DOCUMENT EXCERPT:

________

This lab was adapted from:

Kaya, J. J., & Campbell, J. A. (1967). Molecular weights from Dumas bulb experiments.
Journal of Chemical Education, 44(7), 394-395. https://doi.org/10.1021/ed044p394

Learning Objectives and Skills

Students will...
Students will...

INTRODUCTION

One of the properties that helps characterize a substance is its molar mass. If the substance in question is a volatile liquid, a common method to determine its molar mass involves using the ideal gas law, PV = nRT. Because the liquid is volatile, it can easily be converted to a gas. While the substance is in the gas phase, you can measure its volume, pressure and temperature. You can rearrange the ideal gas law to calculate the molar mass of the substance. (See Pre-Lab Assignment.) Also the gas constant that you will use in today’s lab is R = 0.082058 .

PROCEDURE

Obtain a round-bottom flask, a stopper, a chimney adaptor, a 600 mL beaker and a vial containing an unknown volatile liquid. Carefully measure the mass of the empty, dry round bottom flask and stopper. Prepare a boiling hot-water bath by heating about 575 mL of tap water in a 800 mL beaker (875 mL in a 1 Liter beaker) using a hot plate. Also add 7-10 boiling chips. Obtain a LabQuest and connect a temperature probe (units °C). Make sure the mode is time based and set for 180 seconds (3 minutes).

Pour all of your unknown volatile liquid into the round bottom flask and place the chimney adaptor on top. Suspend the round bottom flask using a clamp and stand as demonstrated by your instructor. When the water is fully boiling, carefully lower the round bottom flask into the boiling bath as far as possible. Top off any extra space in the beaker with hot tap water.

Maintain boiling as your sample of liquid vaporizes. Note that some of your sample will escape the round bottom flask through the chimney. This process also serves to flush the air out of flask. Monitor the liquid level in the flask as it evaporates. Careful observation of the chimney should reveal a plume of gas escaping. While the liquid is evaporating. record the atmospheric pressure in the lab using the barometer. Then prepare a cold water bath. In a 400 mL beaker, add cold tap water and ice to make 375 mL total This will be used to cool the flask in a later step.

________

DATA EXTRACT:

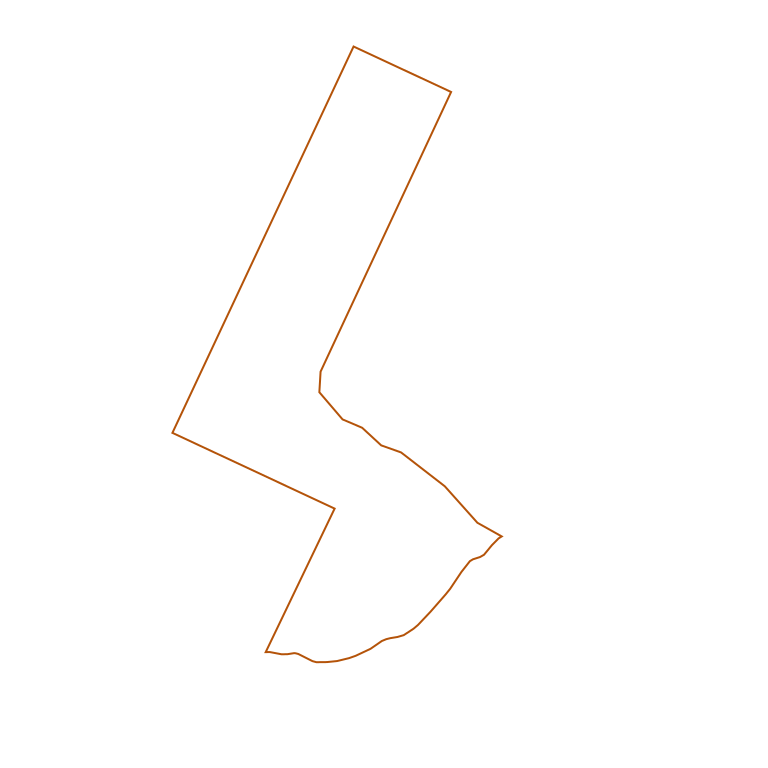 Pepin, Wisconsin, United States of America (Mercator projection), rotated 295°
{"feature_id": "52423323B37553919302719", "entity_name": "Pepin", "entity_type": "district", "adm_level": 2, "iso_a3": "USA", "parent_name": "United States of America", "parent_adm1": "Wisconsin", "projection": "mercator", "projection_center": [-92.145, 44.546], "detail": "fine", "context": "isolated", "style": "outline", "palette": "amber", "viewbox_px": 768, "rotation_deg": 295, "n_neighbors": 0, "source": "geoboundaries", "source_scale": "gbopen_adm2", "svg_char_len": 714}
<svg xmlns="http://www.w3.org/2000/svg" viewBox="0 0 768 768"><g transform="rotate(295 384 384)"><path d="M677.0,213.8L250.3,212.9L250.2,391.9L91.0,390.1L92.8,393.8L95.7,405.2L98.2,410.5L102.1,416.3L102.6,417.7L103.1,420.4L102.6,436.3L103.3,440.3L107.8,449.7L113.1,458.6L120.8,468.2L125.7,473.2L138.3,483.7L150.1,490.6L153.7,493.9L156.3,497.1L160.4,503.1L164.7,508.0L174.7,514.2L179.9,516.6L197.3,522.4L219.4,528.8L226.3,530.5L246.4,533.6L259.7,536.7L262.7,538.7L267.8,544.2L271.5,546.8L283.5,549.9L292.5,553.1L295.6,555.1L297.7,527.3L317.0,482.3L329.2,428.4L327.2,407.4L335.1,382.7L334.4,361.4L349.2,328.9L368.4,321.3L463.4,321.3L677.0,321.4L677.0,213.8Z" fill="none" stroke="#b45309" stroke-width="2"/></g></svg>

________

TASK INSTRUCTIONS:
• 1. Translate this sentence from the lab handout into Spanish: "Because the liquid is volatile, it can easily be converted to a gas."
• 2. Transcribe the passage of the lab handout starting at "Journal of Chemical" and ending at "R = 0.082058 .".
• 3. According to the lab handout, how much tap water should be heated in an 800 mL beaker to make the hot-water bath?

PROBLEM SOLUTIONS:
• 1. Como el líquido es volátil, puede convertirse fácilmente en gas.

• 2.
Journal of Chemical Education, 44(7), 394-395. https://doi.org/10.1021/ed044p394

Learning Objectives and Skills

Students will...
Students will...

INTRODUCTION

One of the properties that helps characterize a substance is its molar mass. If the substance in question is a volatile liquid, a common method to determine its molar mass involves using the ideal gas law, PV = nRT. Because the liquid is volatile, it can easily be converted to a gas. While the substance is in the gas phase, you can measure its volume, pressure and temperature. You can rearrange the ideal gas law to calculate the molar mass of the substance. (See Pre-Lab Assignment.) Also the gas constant that you will use in today’s lab is R = 0.082058 .

• 3. About 575 mL.